Effect of in vivo and in vitro ethanol and chlorpromazine on brain mitochondria after ethanol withdrawal

Abstract

The present work is an extension of a previous study concerning the effect of ethanol withdrawal on brain mitochondria. It was shown earlier that ethanol withdrawal induced an increase in permeability of mitochondria to phenazine methosulfate (PMS). This was measured indirectly by the SDH-PMS assay. In a pilot study chlorpromazine (CPZ) in vitro reversed the ethanol withdrawal effect. In the present study it was shown that mitochondria enclosed within the synaptosomal cytoplasm and plasma membrane also developed an increase in permeability to PMS. This suggested that the permeability change may also exist within the intact brain.
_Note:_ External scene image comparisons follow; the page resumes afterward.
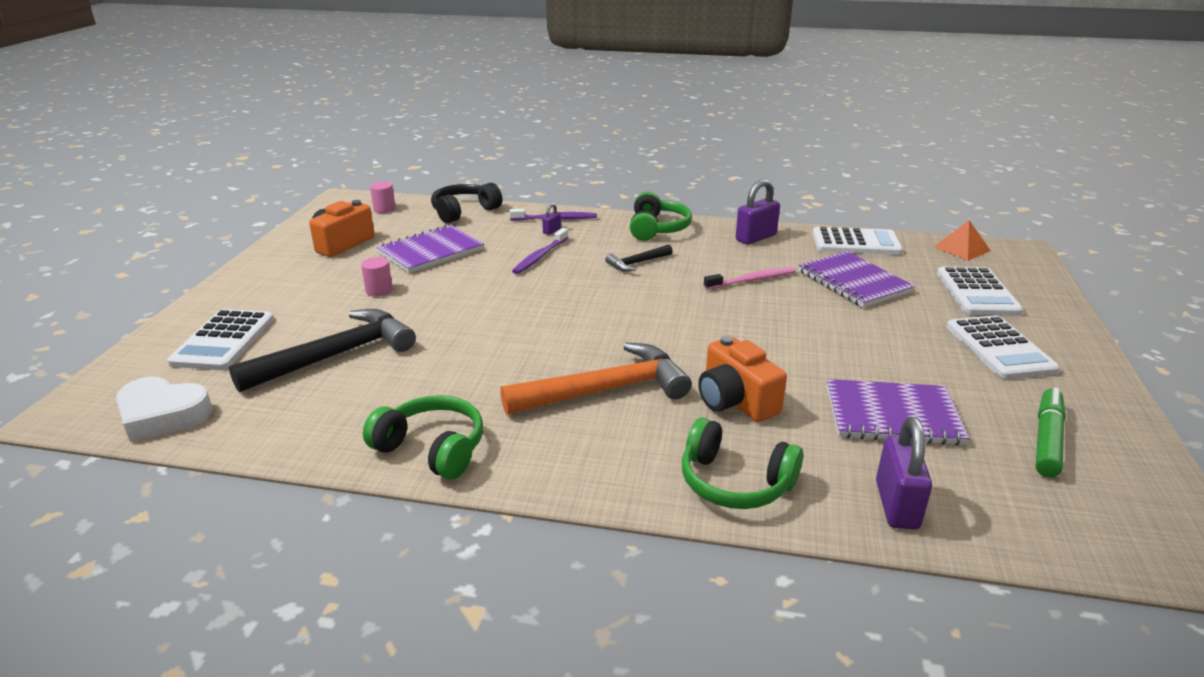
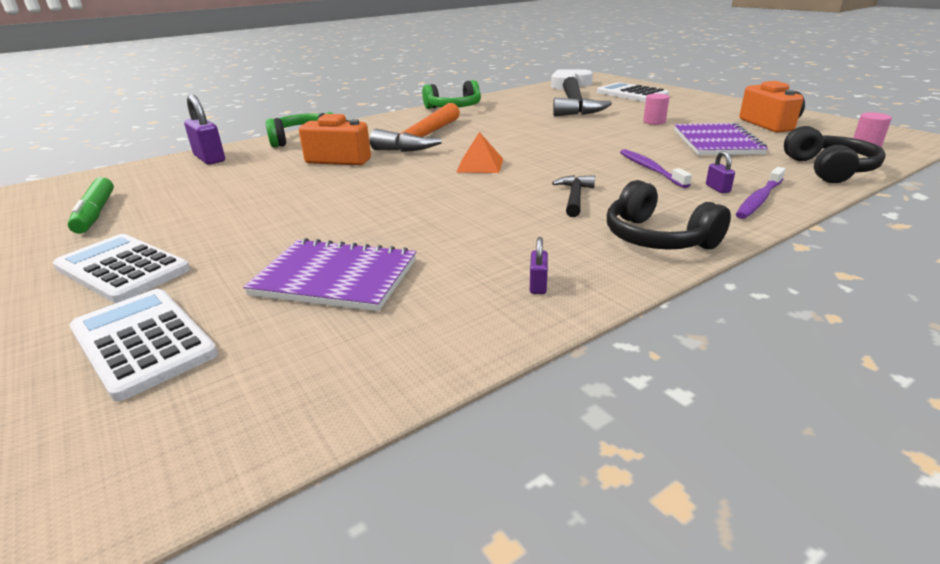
camera: 135 degrees right, 0 degrees up
green headphones [630,192,692,241] -> black headphones [607,180,731,250]
pink toothbrush [704,267,796,290] -> none
purple padlock [735,179,780,244] -> purple padlock [530,237,548,294], size x0.49
white calculator [812,227,903,255] -> none
purple notebook [827,379,970,445] -> none
orange pyramid [934,220,991,261] -> orange pyramid moved to [456,132,503,173]

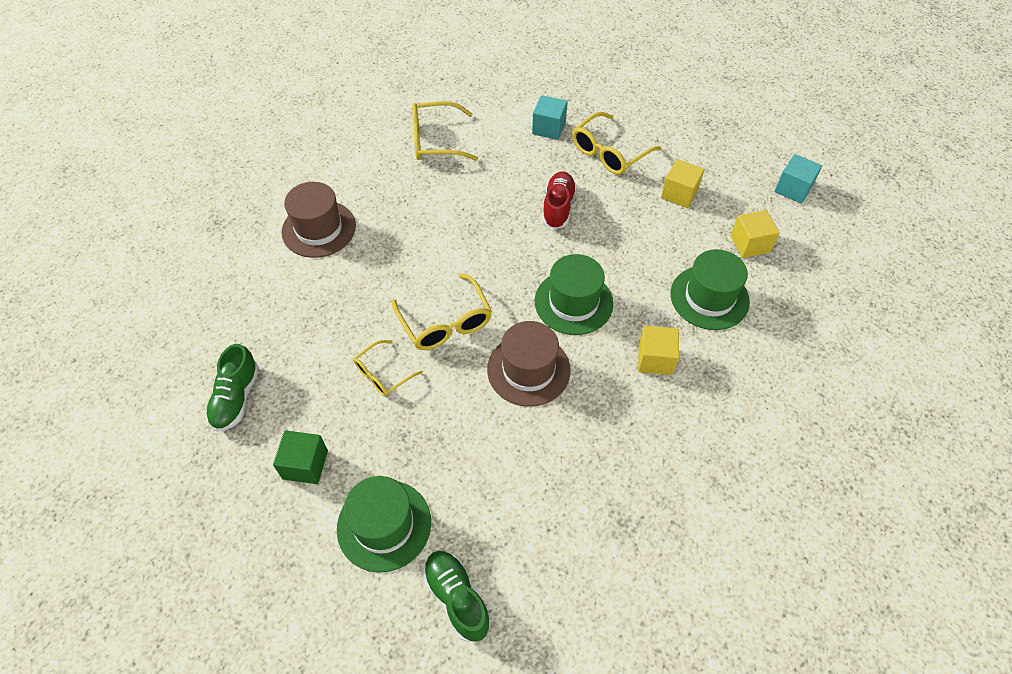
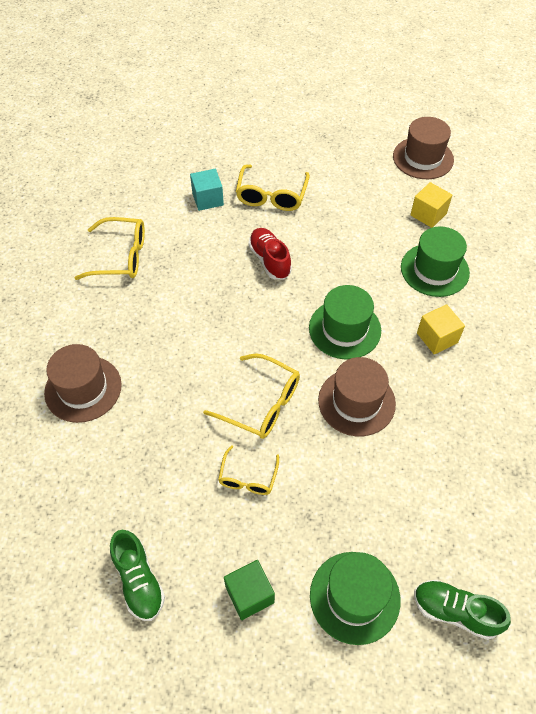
camera: 35 degrees left, 0 degrees up
yellow glasses [412,101,478,161] -> yellow glasses turned 135 degrees counterclockwise [75,217,145,280]
yellow cube [661,159,705,208] -> none
turquoise cube [774,154,822,204] -> brown hat [393,117,454,179]

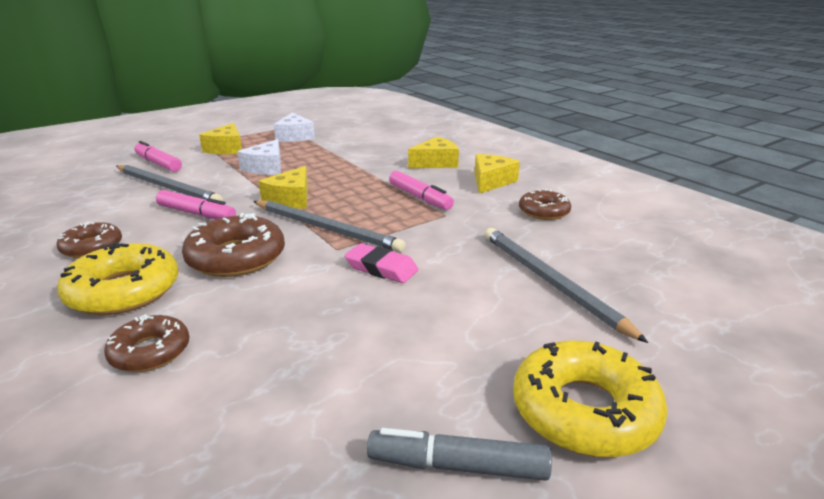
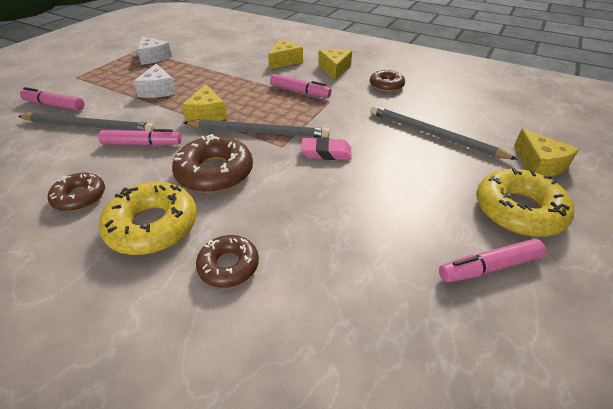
camera: 25 degrees left, 15 degrees up
yellow cheese [199,123,242,154] -> yellow cheese moved to [514,129,579,177]
grey marker [367,428,552,481] -> pink marker [439,239,546,282]

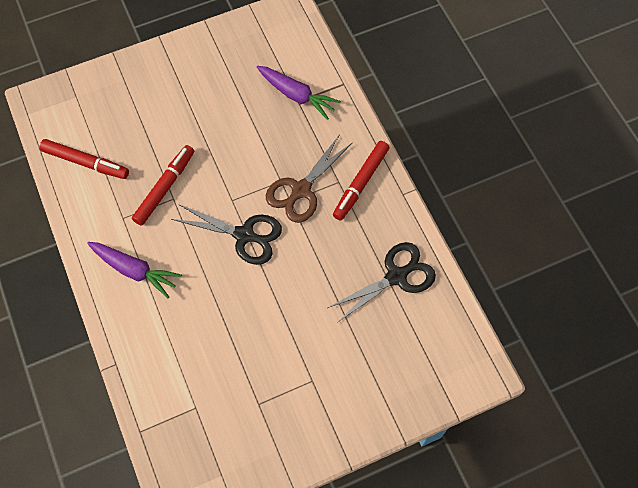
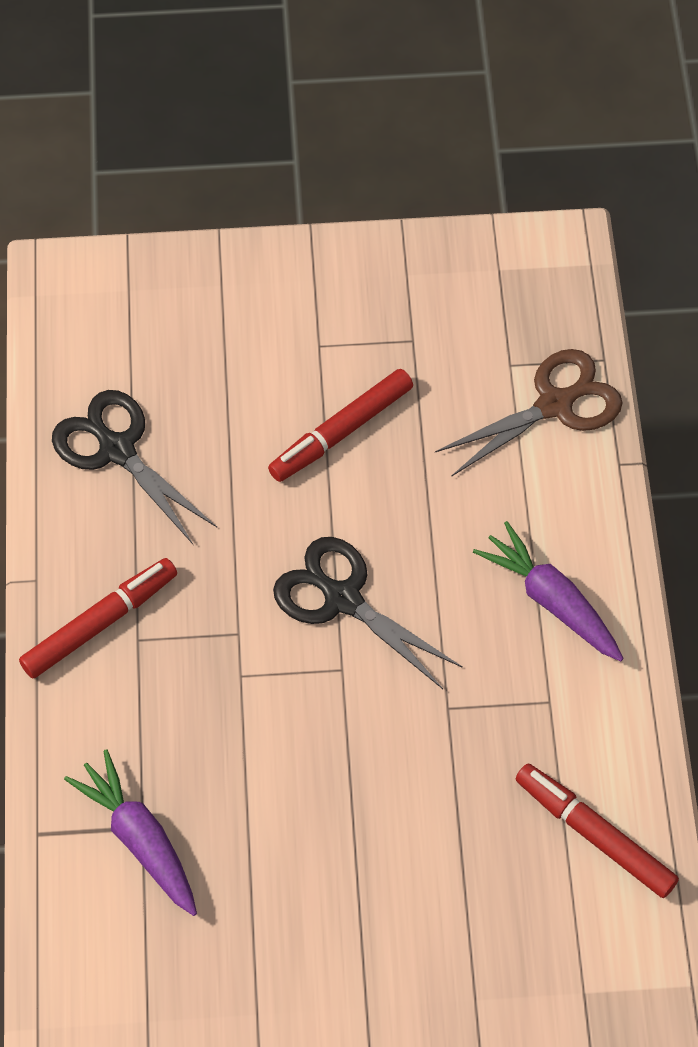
camera: 160 degrees left, 5 degrees down
red marker [132,145,194,226] -> red marker moved to [268,369,413,482]
brown scissors [266,134,353,223] -> brown scissors moved to [435,349,623,477]
black scissors [328,242,436,323] -> black scissors turned 60 degrees clockwise [52,390,217,544]

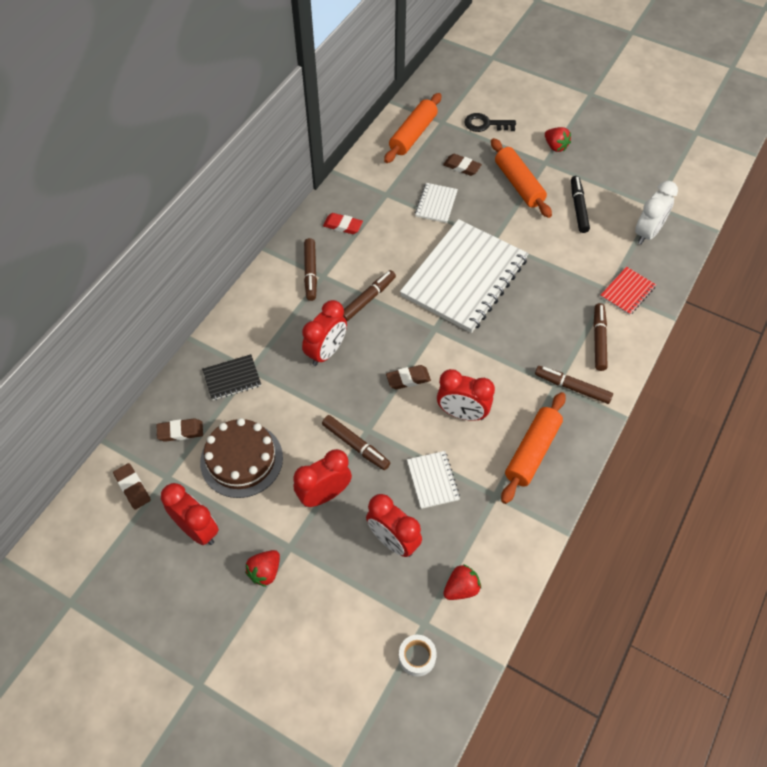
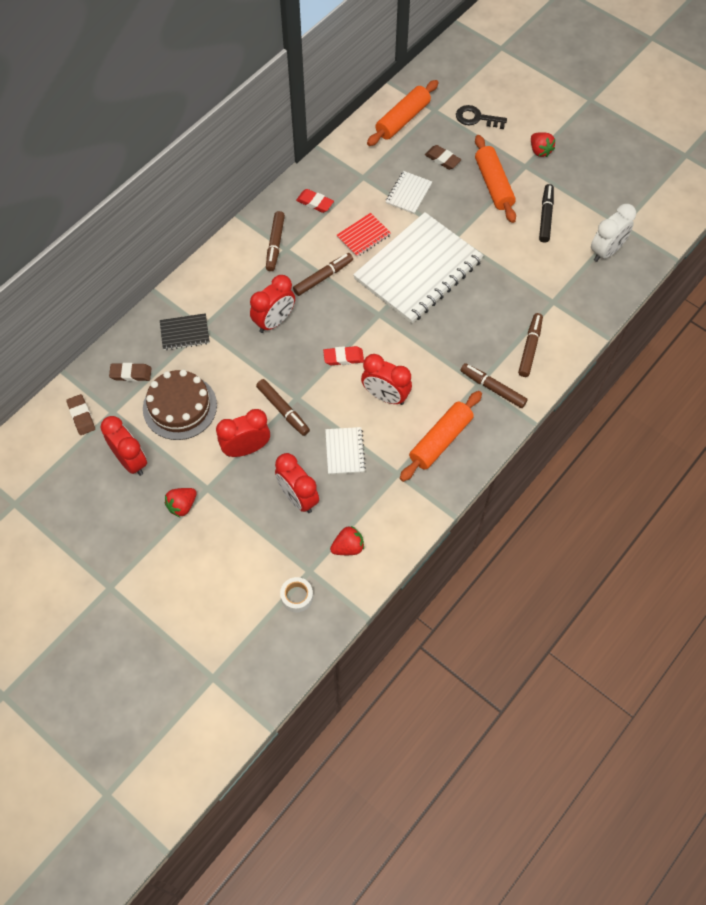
camera: 10 degrees right, 5 degrees up
brown eraser [386,365,431,389] -> red eraser [323,346,364,365]
red notebook [600,267,656,315] -> red notebook moved to [337,213,391,257]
To further test this idea two drugs known to be effective in the treatment of delirium tremens were given to the ethanol withdrawal rats in vivo. Their effect on the ethanol withdrawal mitochondria change was compared with the effect of adding pharmacologically active concentrations of ethanol and CPZ in vitro. Ethanol and CPZ both in vivo and in vitro restored the mitochondrial permeability barrier to control levels. These results are indirect evidence that the ethanol withdrawal mitochondrial abnormality may have an etiologic genesis in common with ethanol dependency symptomatology.